INFORMATION SHOWN below:

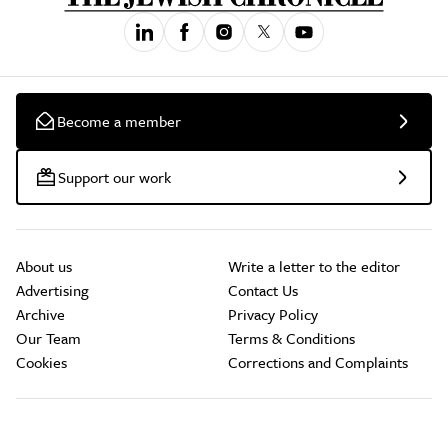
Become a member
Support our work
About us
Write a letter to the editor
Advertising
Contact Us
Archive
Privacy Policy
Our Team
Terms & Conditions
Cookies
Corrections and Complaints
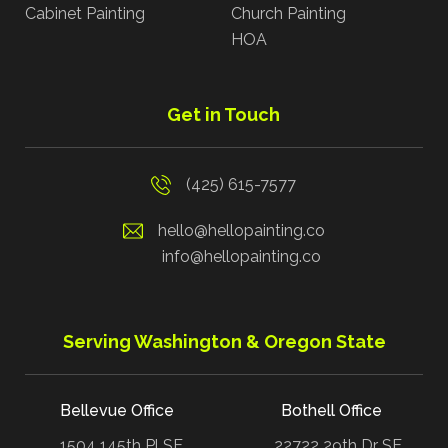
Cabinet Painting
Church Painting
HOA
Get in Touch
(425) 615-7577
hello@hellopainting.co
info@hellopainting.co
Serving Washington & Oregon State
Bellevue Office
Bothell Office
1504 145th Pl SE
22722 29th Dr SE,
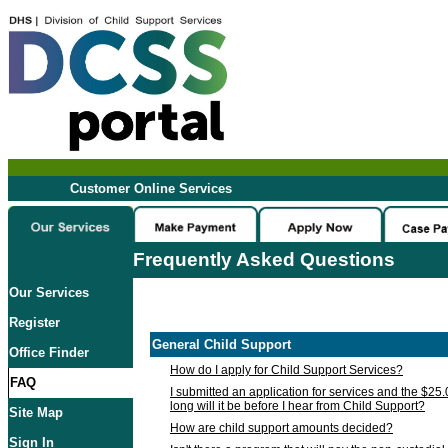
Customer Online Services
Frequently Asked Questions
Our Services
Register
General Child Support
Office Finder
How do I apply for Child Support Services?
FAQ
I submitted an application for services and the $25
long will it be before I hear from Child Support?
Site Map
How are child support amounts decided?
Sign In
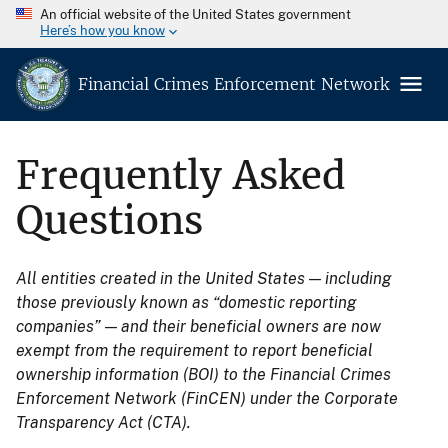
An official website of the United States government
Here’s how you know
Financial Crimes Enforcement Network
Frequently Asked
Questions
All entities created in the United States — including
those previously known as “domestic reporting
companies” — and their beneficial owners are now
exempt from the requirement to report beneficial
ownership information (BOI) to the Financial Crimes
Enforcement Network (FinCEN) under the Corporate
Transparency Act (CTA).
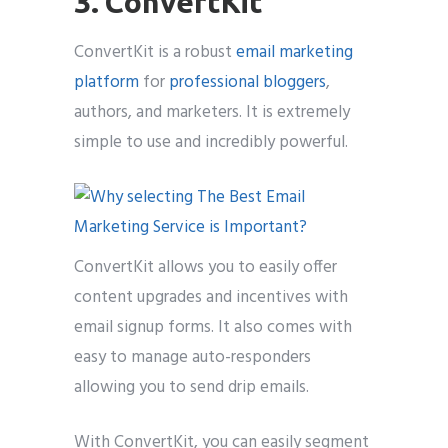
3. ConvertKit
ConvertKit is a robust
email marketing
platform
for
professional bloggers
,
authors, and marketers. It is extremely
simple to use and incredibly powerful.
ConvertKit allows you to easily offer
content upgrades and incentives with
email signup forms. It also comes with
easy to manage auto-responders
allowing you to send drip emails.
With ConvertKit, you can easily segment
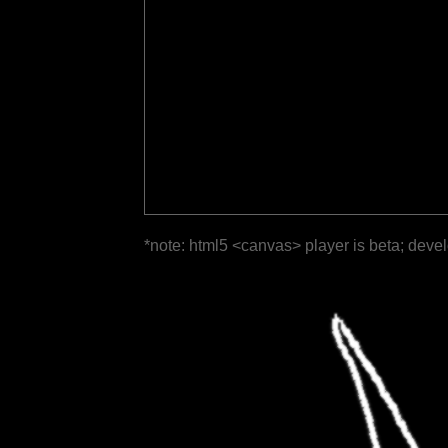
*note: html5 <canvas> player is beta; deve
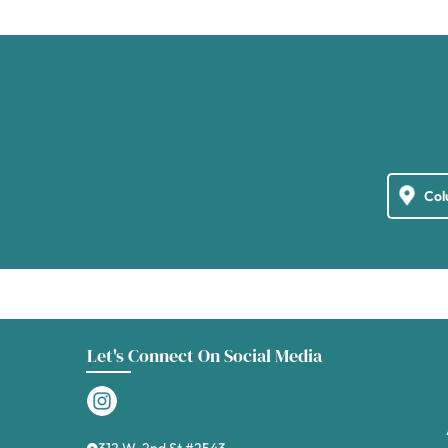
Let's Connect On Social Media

End of INFORMATION SHOWN.

__WORK TO BE COMPLETED__. Which lines of the records contain "United"? Show each of them.

__THE COMPLETED TASK__.
An official website of the United States government
All entities created in the United States — including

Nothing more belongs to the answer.